Segment Start: Entries supplied
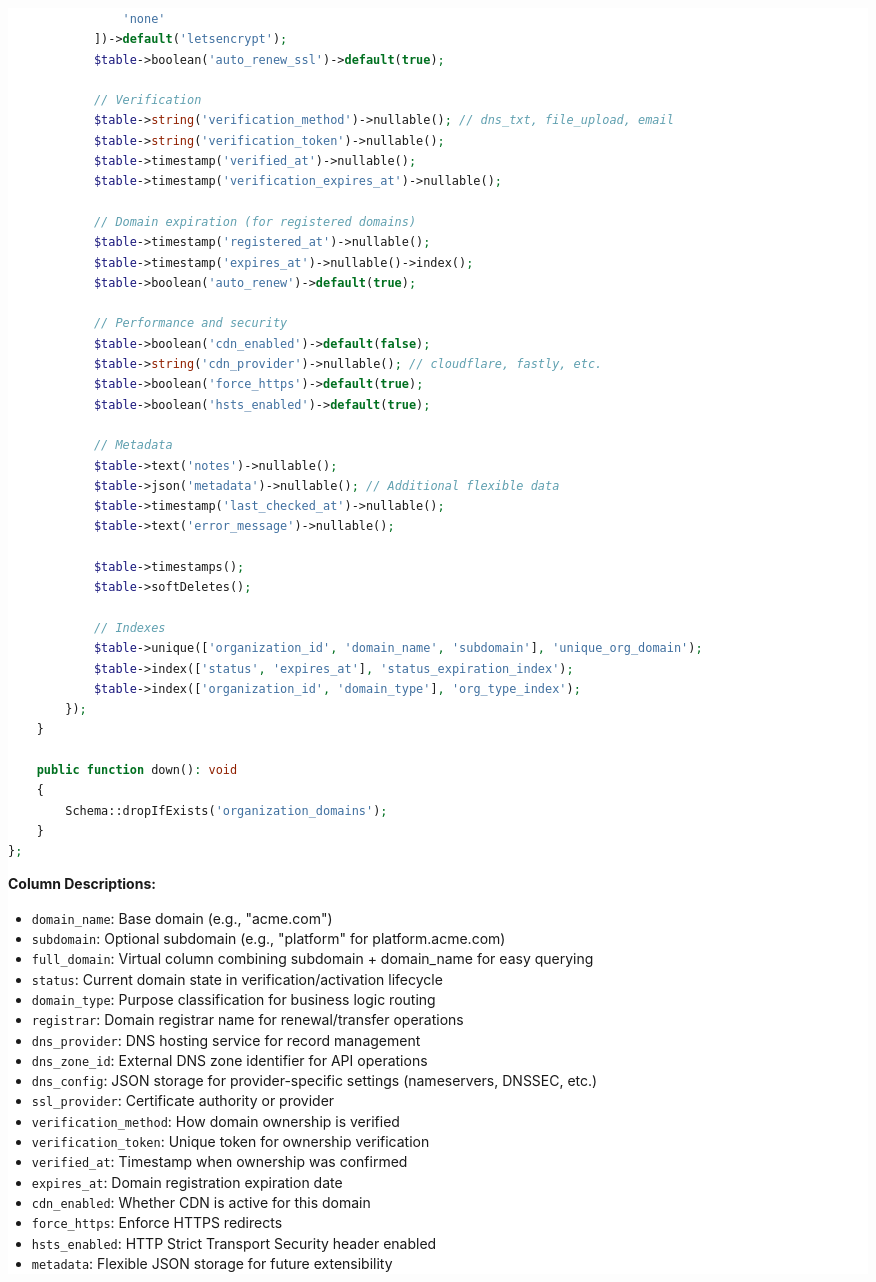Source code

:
 ```php
                'none'
            ])->default('letsencrypt');
            $table->boolean('auto_renew_ssl')->default(true);

            // Verification
            $table->string('verification_method')->nullable(); // dns_txt, file_upload, email
            $table->string('verification_token')->nullable();
            $table->timestamp('verified_at')->nullable();
            $table->timestamp('verification_expires_at')->nullable();

            // Domain expiration (for registered domains)
            $table->timestamp('registered_at')->nullable();
            $table->timestamp('expires_at')->nullable()->index();
            $table->boolean('auto_renew')->default(true);

            // Performance and security
            $table->boolean('cdn_enabled')->default(false);
            $table->string('cdn_provider')->nullable(); // cloudflare, fastly, etc.
            $table->boolean('force_https')->default(true);
            $table->boolean('hsts_enabled')->default(true);

            // Metadata
            $table->text('notes')->nullable();
            $table->json('metadata')->nullable(); // Additional flexible data
            $table->timestamp('last_checked_at')->nullable();
            $table->text('error_message')->nullable();

            $table->timestamps();
            $table->softDeletes();

            // Indexes
            $table->unique(['organization_id', 'domain_name', 'subdomain'], 'unique_org_domain');
            $table->index(['status', 'expires_at'], 'status_expiration_index');
            $table->index(['organization_id', 'domain_type'], 'org_type_index');
        });
    }

    public function down(): void
    {
        Schema::dropIfExists('organization_domains');
    }
};
```

**Column Descriptions:**

- `domain_name`: Base domain (e.g., "acme.com")
- `subdomain`: Optional subdomain (e.g., "platform" for platform.acme.com)
- `full_domain`: Virtual column combining subdomain + domain_name for easy querying
- `status`: Current domain state in verification/activation lifecycle
- `domain_type`: Purpose classification for business logic routing
- `registrar`: Domain registrar name for renewal/transfer operations
- `dns_provider`: DNS hosting service for record management
- `dns_zone_id`: External DNS zone identifier for API operations
- `dns_config`: JSON storage for provider-specific settings (nameservers, DNSSEC, etc.)
- `ssl_provider`: Certificate authority or provider
- `verification_method`: How domain ownership is verified
- `verification_token`: Unique token for ownership verification
- `verified_at`: Timestamp when ownership was confirmed
- `expires_at`: Domain registration expiration date
- `cdn_enabled`: Whether CDN is active for this domain
- `force_https`: Enforce HTTPS redirects
- `hsts_enabled`: HTTP Strict Transport Security header enabled
- `metadata`: Flexible JSON storage for future extensibility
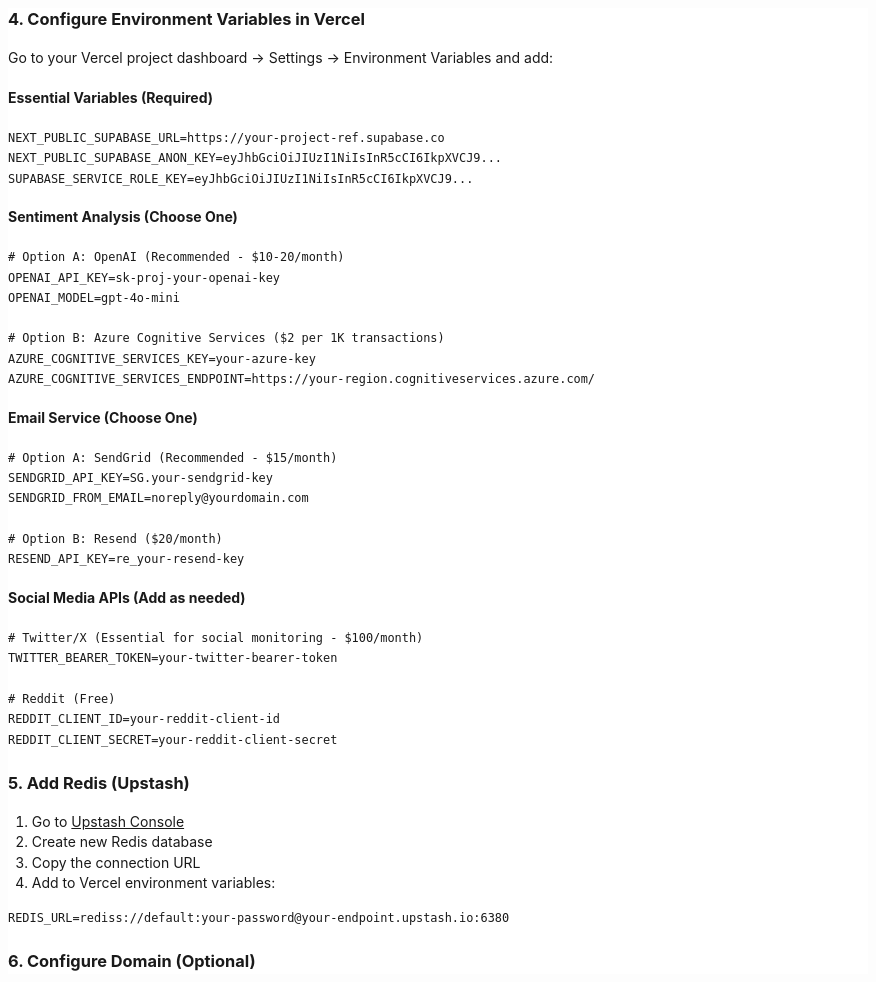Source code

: ### 4. Configure Environment Variables in Vercel

Go to your Vercel project dashboard → Settings → Environment Variables and add:

#### **Essential Variables (Required)**
```
NEXT_PUBLIC_SUPABASE_URL=https://your-project-ref.supabase.co
NEXT_PUBLIC_SUPABASE_ANON_KEY=eyJhbGciOiJIUzI1NiIsInR5cCI6IkpXVCJ9...
SUPABASE_SERVICE_ROLE_KEY=eyJhbGciOiJIUzI1NiIsInR5cCI6IkpXVCJ9...
```

#### **Sentiment Analysis (Choose One)**
```
# Option A: OpenAI (Recommended - $10-20/month)
OPENAI_API_KEY=sk-proj-your-openai-key
OPENAI_MODEL=gpt-4o-mini

# Option B: Azure Cognitive Services ($2 per 1K transactions)
AZURE_COGNITIVE_SERVICES_KEY=your-azure-key
AZURE_COGNITIVE_SERVICES_ENDPOINT=https://your-region.cognitiveservices.azure.com/
```

#### **Email Service (Choose One)**
```
# Option A: SendGrid (Recommended - $15/month)
SENDGRID_API_KEY=SG.your-sendgrid-key
SENDGRID_FROM_EMAIL=noreply@yourdomain.com

# Option B: Resend ($20/month)
RESEND_API_KEY=re_your-resend-key
```

#### **Social Media APIs (Add as needed)**
```
# Twitter/X (Essential for social monitoring - $100/month)
TWITTER_BEARER_TOKEN=your-twitter-bearer-token

# Reddit (Free)
REDDIT_CLIENT_ID=your-reddit-client-id
REDDIT_CLIENT_SECRET=your-reddit-client-secret
```

### 5. Add Redis (Upstash)

1. Go to [Upstash Console](https://console.upstash.com/)
2. Create new Redis database
3. Copy the connection URL
4. Add to Vercel environment variables:

```
REDIS_URL=rediss://default:your-password@your-endpoint.upstash.io:6380
```

### 6. Configure Domain (Optional)

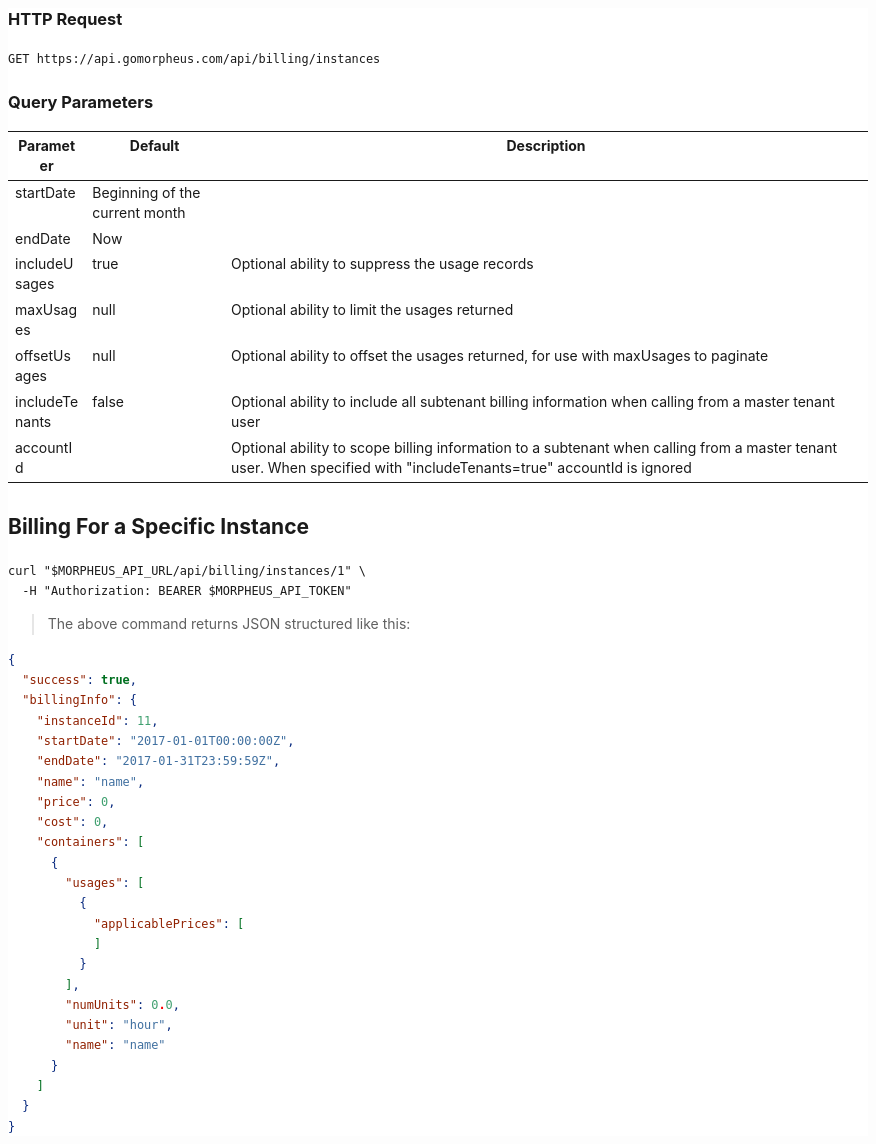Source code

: ### HTTP Request

`GET https://api.gomorpheus.com/api/billing/instances`

### Query Parameters

Parameter | Default                        | Description
--------- | ------------------------------ | -----------
startDate | Beginning of the current month |
endDate   | Now                            |
includeUsages | true                       | Optional ability to suppress the usage records
maxUsages | null                       | Optional ability to limit the usages returned
offsetUsages | null                       | Optional ability to offset the usages returned, for use with maxUsages to paginate
includeTenants | false                     | Optional ability to include all subtenant billing information when calling from a master tenant user
accountId |                                | Optional ability to scope billing information to a subtenant when calling from a master tenant user. When specified with "includeTenants=true" accountId is ignored

## Billing For a Specific Instance

```shell
curl "$MORPHEUS_API_URL/api/billing/instances/1" \
  -H "Authorization: BEARER $MORPHEUS_API_TOKEN"
```

> The above command returns JSON structured like this:

```json
{
  "success": true,
  "billingInfo": {
    "instanceId": 11,
    "startDate": "2017-01-01T00:00:00Z",
    "endDate": "2017-01-31T23:59:59Z",
    "name": "name",
    "price": 0,
    "cost": 0,
    "containers": [
      {
        "usages": [
          {
            "applicablePrices": [
            ]
          }
        ],
        "numUnits": 0.0,
        "unit": "hour",
        "name": "name"
      }
    ]
  }
}
```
Segment End: Entries supplied
Find the number of lines in the entries above that hold the string "this", and write only that number.

2